## [Supplied data]
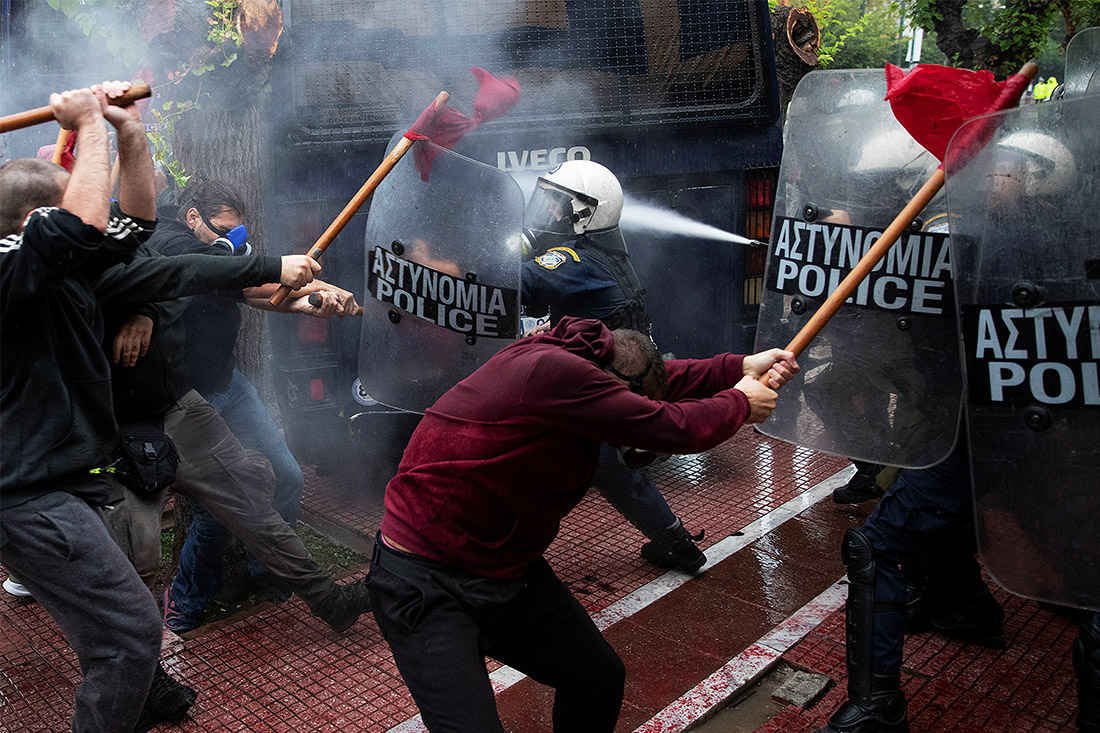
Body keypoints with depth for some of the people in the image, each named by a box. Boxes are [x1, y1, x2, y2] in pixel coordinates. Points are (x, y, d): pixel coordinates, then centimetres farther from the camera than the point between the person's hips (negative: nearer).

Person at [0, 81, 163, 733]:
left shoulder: (58, 267, 10)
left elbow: (132, 221, 14)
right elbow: (84, 225, -36)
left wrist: (130, 130, 0)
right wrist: (91, 125, -21)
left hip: (64, 487, 10)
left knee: (117, 628, 21)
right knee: (131, 630, -11)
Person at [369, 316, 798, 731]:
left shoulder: (570, 360, 0)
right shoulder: (549, 370, -28)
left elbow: (662, 381, 17)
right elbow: (672, 428, -24)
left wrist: (740, 367, 11)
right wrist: (739, 402, -7)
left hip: (509, 572, 9)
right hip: (425, 584, -9)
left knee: (601, 676, 13)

## [Instructions for the task]
Please present the data above as a Markdown table with the columns Row and Line, putting each non-blank line in its own row and leaving out the pictures.

## [Answer box]
| Row | Line |
|---|---|
| 1 | Body keypoints with depth for some of the people in the image, each named by a box. Boxes are [x1, y1, x2, y2] in pixel coordinates. Points are (x, y, d): pixel coordinates, then centimetres farther from the camera than the point between the person's hips (negative: nearer). |
| 2 | Person at [0, 81, 163, 733]: |
| 3 | left shoulder: (58, 267, 10) |
| 4 | left elbow: (132, 221, 14) |
| 5 | right elbow: (84, 225, -36) |
| 6 | left wrist: (130, 130, 0) |
| 7 | right wrist: (91, 125, -21) |
| 8 | left hip: (64, 487, 10) |
| 9 | left knee: (117, 628, 21) |
| 10 | right knee: (131, 630, -11) |
| 11 | Person at [369, 316, 798, 731]: |
| 12 | left shoulder: (570, 360, 0) |
| 13 | right shoulder: (549, 370, -28) |
| 14 | left elbow: (662, 381, 17) |
| 15 | right elbow: (672, 428, -24) |
| 16 | left wrist: (740, 367, 11) |
| 17 | right wrist: (739, 402, -7) |
| 18 | left hip: (509, 572, 9) |
| 19 | right hip: (425, 584, -9) |
| 20 | left knee: (601, 676, 13) |